What you have to do: Find the lines in the records that carry the word "Nintendo". Copy each one.

Stored dataset items

::::::

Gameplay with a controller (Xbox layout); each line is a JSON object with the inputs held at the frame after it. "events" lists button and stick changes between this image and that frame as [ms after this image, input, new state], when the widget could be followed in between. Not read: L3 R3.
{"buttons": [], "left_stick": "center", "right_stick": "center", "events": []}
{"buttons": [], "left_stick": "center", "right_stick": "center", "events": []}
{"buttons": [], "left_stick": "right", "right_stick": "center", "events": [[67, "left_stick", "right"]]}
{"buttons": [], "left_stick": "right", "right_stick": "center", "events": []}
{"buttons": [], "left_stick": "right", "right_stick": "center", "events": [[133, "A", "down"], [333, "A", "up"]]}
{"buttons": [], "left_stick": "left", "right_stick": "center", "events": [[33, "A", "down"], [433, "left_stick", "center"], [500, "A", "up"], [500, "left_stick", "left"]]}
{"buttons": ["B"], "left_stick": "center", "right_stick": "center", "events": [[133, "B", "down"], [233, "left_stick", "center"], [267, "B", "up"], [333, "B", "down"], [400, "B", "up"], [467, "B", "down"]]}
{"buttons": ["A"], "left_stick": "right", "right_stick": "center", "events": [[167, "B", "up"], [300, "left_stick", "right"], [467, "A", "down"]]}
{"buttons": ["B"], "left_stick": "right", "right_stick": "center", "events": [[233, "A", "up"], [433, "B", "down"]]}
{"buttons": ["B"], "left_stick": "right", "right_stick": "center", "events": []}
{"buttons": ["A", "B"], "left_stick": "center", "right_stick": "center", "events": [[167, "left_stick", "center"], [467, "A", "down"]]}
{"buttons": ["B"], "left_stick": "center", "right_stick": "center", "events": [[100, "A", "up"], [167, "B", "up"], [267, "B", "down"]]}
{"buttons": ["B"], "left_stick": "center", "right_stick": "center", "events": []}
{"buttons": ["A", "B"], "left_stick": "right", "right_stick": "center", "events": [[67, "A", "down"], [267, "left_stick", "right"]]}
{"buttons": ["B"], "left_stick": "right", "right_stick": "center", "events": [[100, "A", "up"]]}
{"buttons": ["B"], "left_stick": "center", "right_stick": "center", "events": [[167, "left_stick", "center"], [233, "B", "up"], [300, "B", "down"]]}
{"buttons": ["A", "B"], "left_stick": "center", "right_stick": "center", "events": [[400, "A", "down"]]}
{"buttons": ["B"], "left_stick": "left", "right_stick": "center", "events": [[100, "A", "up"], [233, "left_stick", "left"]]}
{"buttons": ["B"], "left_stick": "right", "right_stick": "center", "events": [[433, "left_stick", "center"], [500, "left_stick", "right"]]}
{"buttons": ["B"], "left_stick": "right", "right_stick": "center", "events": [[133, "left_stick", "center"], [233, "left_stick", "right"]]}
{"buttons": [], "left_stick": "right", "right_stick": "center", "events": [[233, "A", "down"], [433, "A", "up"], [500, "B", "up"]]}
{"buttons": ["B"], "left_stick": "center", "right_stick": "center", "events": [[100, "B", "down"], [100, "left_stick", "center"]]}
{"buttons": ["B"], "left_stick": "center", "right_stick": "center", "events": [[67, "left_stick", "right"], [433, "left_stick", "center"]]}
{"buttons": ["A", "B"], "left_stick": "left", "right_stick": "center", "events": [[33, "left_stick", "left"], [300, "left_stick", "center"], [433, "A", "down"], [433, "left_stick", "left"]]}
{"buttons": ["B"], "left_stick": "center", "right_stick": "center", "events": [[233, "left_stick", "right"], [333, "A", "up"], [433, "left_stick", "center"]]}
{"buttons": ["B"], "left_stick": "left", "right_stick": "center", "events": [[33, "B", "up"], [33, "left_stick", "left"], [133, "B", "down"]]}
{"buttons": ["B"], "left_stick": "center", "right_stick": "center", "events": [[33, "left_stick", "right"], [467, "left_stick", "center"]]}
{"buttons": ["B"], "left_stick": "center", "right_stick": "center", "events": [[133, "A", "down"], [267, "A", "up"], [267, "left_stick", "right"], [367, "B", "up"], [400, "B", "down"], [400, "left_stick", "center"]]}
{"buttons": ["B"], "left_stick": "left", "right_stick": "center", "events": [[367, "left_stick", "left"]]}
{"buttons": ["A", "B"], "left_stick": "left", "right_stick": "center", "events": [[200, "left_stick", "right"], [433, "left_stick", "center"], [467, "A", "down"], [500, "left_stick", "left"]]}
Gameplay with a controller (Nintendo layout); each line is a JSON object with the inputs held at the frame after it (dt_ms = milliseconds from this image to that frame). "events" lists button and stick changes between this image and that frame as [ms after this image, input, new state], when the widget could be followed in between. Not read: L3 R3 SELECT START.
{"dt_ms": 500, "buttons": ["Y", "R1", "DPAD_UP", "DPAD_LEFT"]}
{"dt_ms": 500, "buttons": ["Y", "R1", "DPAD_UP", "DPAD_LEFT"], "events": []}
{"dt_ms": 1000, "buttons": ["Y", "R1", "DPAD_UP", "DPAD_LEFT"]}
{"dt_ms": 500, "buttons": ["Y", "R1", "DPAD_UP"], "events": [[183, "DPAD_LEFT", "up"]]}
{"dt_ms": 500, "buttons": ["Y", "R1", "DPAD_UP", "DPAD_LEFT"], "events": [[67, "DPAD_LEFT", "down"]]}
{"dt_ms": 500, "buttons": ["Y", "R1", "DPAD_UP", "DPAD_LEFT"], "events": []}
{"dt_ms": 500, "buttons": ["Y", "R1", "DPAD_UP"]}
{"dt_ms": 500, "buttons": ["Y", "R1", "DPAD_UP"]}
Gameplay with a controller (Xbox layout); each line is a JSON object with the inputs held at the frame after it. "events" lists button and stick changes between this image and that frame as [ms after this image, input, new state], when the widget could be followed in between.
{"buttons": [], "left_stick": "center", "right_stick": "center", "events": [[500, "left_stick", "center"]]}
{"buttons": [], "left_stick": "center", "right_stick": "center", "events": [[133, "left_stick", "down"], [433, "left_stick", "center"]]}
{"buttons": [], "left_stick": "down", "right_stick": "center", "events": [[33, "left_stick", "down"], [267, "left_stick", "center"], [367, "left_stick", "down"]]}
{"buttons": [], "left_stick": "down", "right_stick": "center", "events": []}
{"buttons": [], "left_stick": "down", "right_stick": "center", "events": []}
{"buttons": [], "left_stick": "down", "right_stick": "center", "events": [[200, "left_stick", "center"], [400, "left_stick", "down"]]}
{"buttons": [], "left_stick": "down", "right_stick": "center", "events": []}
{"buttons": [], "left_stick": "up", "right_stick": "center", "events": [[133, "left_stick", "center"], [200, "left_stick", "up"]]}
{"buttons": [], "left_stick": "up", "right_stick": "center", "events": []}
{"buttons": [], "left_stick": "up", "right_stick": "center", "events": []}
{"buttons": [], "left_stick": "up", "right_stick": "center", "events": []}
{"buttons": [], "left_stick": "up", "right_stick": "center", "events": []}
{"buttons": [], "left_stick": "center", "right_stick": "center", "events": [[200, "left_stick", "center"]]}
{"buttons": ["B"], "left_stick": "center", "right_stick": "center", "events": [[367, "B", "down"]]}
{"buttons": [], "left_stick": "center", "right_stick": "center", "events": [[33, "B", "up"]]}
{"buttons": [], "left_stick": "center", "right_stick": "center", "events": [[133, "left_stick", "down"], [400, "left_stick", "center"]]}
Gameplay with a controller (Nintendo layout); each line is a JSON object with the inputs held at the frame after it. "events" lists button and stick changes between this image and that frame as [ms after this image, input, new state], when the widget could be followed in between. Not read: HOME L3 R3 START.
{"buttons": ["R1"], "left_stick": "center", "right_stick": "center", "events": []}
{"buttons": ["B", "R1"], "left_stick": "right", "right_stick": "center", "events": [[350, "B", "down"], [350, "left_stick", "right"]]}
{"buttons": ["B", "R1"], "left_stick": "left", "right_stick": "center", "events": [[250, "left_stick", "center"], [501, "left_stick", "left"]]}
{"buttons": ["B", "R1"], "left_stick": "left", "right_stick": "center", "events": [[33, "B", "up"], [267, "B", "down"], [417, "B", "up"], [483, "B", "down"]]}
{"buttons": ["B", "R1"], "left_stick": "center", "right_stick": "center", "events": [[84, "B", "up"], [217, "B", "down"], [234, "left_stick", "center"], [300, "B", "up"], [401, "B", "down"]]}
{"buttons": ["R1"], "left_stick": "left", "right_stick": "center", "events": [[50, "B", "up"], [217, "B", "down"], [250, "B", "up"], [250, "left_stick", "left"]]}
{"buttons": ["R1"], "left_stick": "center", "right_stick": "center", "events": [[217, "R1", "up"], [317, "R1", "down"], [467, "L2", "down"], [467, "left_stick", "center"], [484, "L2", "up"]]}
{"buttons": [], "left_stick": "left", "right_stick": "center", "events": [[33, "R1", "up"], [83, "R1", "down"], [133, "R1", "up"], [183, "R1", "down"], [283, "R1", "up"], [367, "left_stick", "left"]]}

::::::

Response to this exercise:
Gameplay with a controller (Nintendo layout); each line is a JSON object with the inputs held at the frame after it (dt_ms = milliseconds from this image to that frame). "events" lists button and stick changes between this image and that frame as [ms after this image, input, new state], when the widget could be followed in between. Not read: L3 R3 SELECT START.
Gameplay with a controller (Nintendo layout); each line is a JSON object with the inputs held at the frame after it. "events" lists button and stick changes between this image and that frame as [ms after this image, input, new state], when the widget could be followed in between. Not read: HOME L3 R3 START.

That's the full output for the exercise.